PROJECT SUMMARY/ABSTRACT
Late-onset Alzheimer’s disease (LOAD) affects a large portion of the human population and is highly heritable,
though due to the difficulty of acquiring well-phentoyped data, genome-wide association studies (GWASs) of
LOAD have had limited success in identifying associated genes. Additional statistical power would likely produce
many discoveries related to the biology of LOAD, as it has for other complex phenotypes.
This research plan proposes alternate data sources and new methods to increase the statistical power in
genetic studies of LOAD. First, because LOAD is diagnosed late in life, large, cross-sectional studies cannot
easily classify individuals as cases or controls. This limitation can be somewhat attenuated using pedigree
information, as is done in the existing method, GWAX. Dr. Turley will extend GWAX to account for case-status,
age, and other characteristics of both parents. These results will be meta-analyzed with available case-control-
based results using Multi-Trait Analysis of GWAS (MTAG), leading to substantial gains in power and reduced
risk of bias due to misclassification of cases. Second, LOAD and educational attainment (EA) have a genetic
correlation of -0.3, suggesting that they may be associated with both common and unique biological pathways.
Dr. Turley will seek to better understand LOAD by classifying and analyzing SNPs that are either jointly or
uniquely associated with LOAD using Bayes-MTAG, an extension of MTAG that he is developing. Third, a lack
of non-European GWAS cohorts have resulted in polygenic scores that perform poorly in those populations. Dr.
Turley will develop Multi-Ancestry Meta-Analysis (MAMA), a trans-ethnic meta-analysis extension of MTAG that
accounts for differences in linkage disequilibrium and genetic architecture across ancestries, to improve
prediction of LOAD in non-European populations. The methods developed in each of these aims will increase
statistical power, identifying novel loci, elucidating biological pathways, and improving polygenic prediction.

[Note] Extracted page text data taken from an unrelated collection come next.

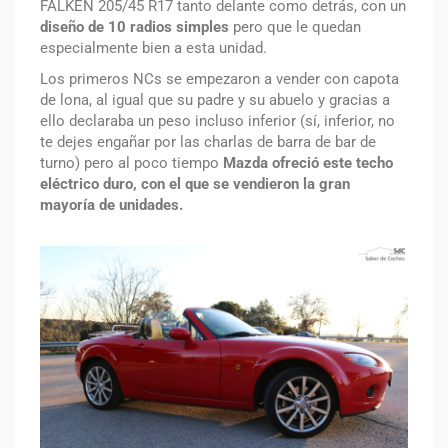
FALKEN 205/45 R17 tanto delante como detrás, con un
diseño de 10 radios simples
pero que le quedan
especialmente bien a esta unidad.
Los primeros NCs se empezaron a vender con capota
de lona, al igual que su padre y su abuelo y gracias a
ello declaraba un peso incluso inferior (sí, inferior, no
te dejes engañar por las charlas de barra de bar de
turno) pero al poco tiempo
Mazda ofreció este techo
eléctrico duro, con el que se vendieron la gran
mayoría de unidades.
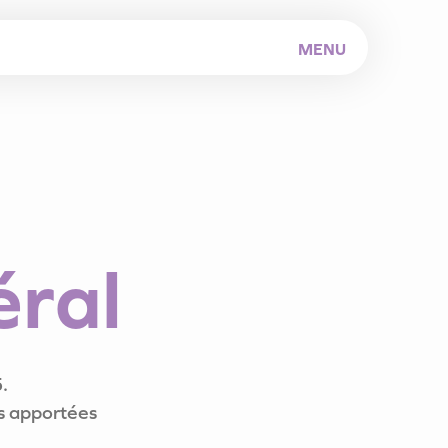
MENU
é
r
a
l
.
ns apportées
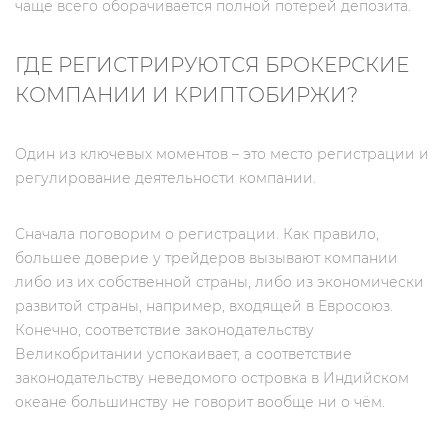
чаще всего оборачивается полной потерей депозита.
ГДЕ РЕГИСТРИРУЮТСЯ БРОКЕРСКИЕ
КОМПАНИИ И КРИПТОБИРЖИ?
Один из ключевых моментов – это место регистрации и
регулирование деятельности компании.
Сначала поговорим о регистрации. Как правило,
большее доверие у трейдеров вызывают компании
либо из их собственной страны, либо из экономически
развитой страны, например, входящей в Евросоюз.
Конечно, соответствие законодательству
Великобритании успокаивает, а соответствие
законодательству неведомого островка в Индийском
океане большинству не говорит вообще ни о чём.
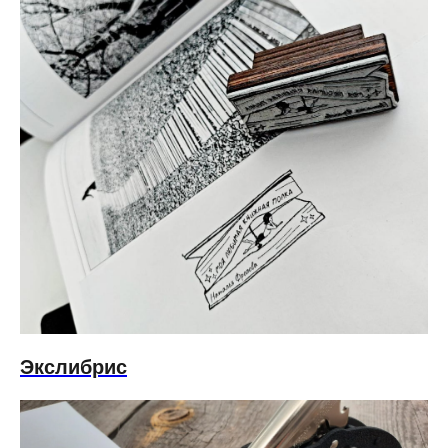
Экслибрис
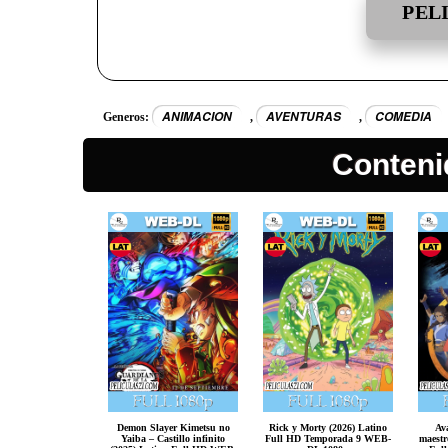
PEL
ANIMACION
AVENTURAS
COMEDIA
Generos:
,
,
Conteni
Demon Slayer Kimetsu no
Rick y Morty (2026) Latino
Av
Yaiba – Castillo infinito
Full HD Temporada 9 WEB-
maestr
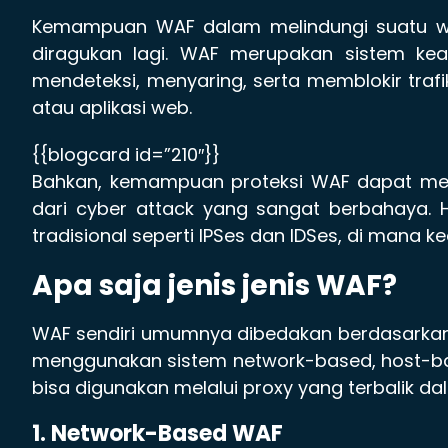
Kemampuan WAF dalam melindungi suatu w
diragukan lagi. WAF merupakan sistem ke
mendeteksi, menyaring, serta memblokir tra
atau aplikasi web.
{{blogcard id=”210″}}
Bahkan, kemampuan proteksi WAF dapat me
dari cyber attack yang sangat berbahaya. H
tradisional seperti IPSes dan IDSes, di mana 
Apa saja jenis jenis WAF?
WAF sendiri umumnya dibedakan berdasarkan 
menggunakan sistem network-based, host-ba
bisa digunakan melalui proxy yang terbalik da
1. Network-Based WAF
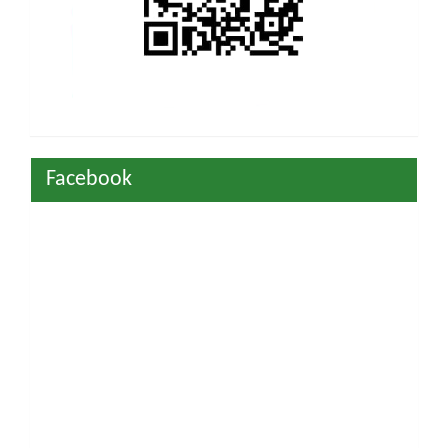
Facebook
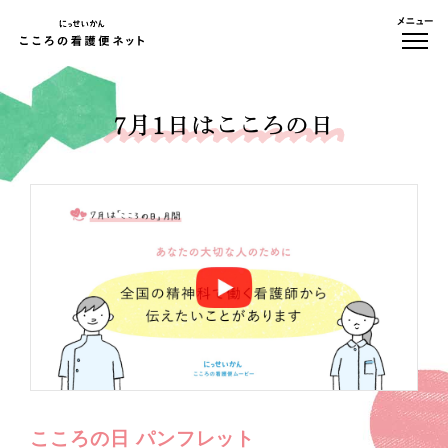
こころの日 パンフレット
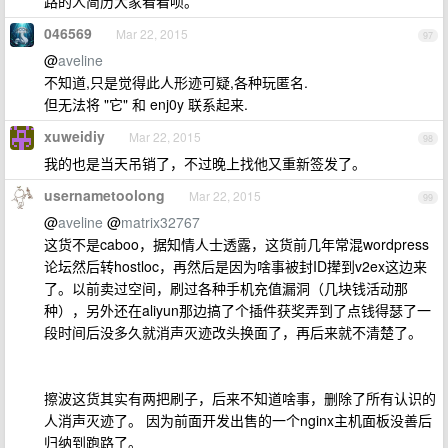
路的人简历大家看看呗。
046569
Mar 22, 2015
97
@
aveline
不知道,只是觉得此人形迹可疑,各种玩匿名.
但无法将 "它" 和 enj0y 联系起来.
xuweidiy
Mar 22, 2015
98
我的也是当天吊销了，不过晚上找他又重新签发了。
usernametoolong
Mar 22, 2015
99
@
aveline
@
matrix32767
这货不是caboo，据知情人士透露，这货前几年常混wordpress
论坛然后转hostloc，再然后是因为啥事被封ID撵到v2ex这边来
了。以前卖过空间，刷过各种手机充值漏洞（几块钱活动那
种），另外还在aliyun那边搞了个插件获奖弄到了点钱得瑟了一
段时间后没多久就消声灭迹改头换面了，再后来就不清楚了。
擦波这货其实有两把刷子，后来不知道啥事，删除了所有认识的
人消声灭迹了。 因为前面开发出售的一个nginx主机面板没善后
归纳到跑路了。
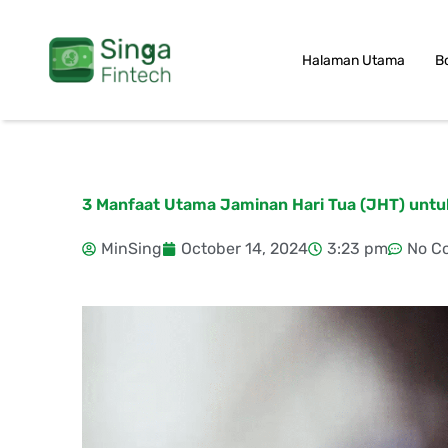
Skip
to
Halaman Utama
B
content
3 Manfaat Utama Jaminan Hari Tua (JHT) untu
MinSing
October 14, 2024
3:23 pm
No C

Under the guidance his mentor, Dr. Benjamin Neale, his co-mentor, Dr. Xihong Lin, and a team of other
advisers, Dr. Turley will pursue a rigorous program of training to accomplish the aims of this proposal and to
develop into an independent researcher. The domains of this training include (i) epidemiology and genetics of
aging, (ii) statistical and population genetics, (iii) large-scale data analysis and tools, and (iv) professional
development. Development in these domains will be accomplished through coursework, attendance at
conferences and workshops, experience leading teams and mentoring others, and regular feedback from his
committee. Most importantly, the plan includes a detailed timeline, but which Dr. Turley and his mentoring team
can monitor and evaluate progress. Overall, the training environment for the candidate is excellent, the mentors
and advisors are world-class, the proposed studies address a crucial and timely unmet need, and the additional
skills developed during this award will undoubtedly provide a strong foundation for the candidate to establish
independent leadership in Alzheimer’s disease and statistical genetics.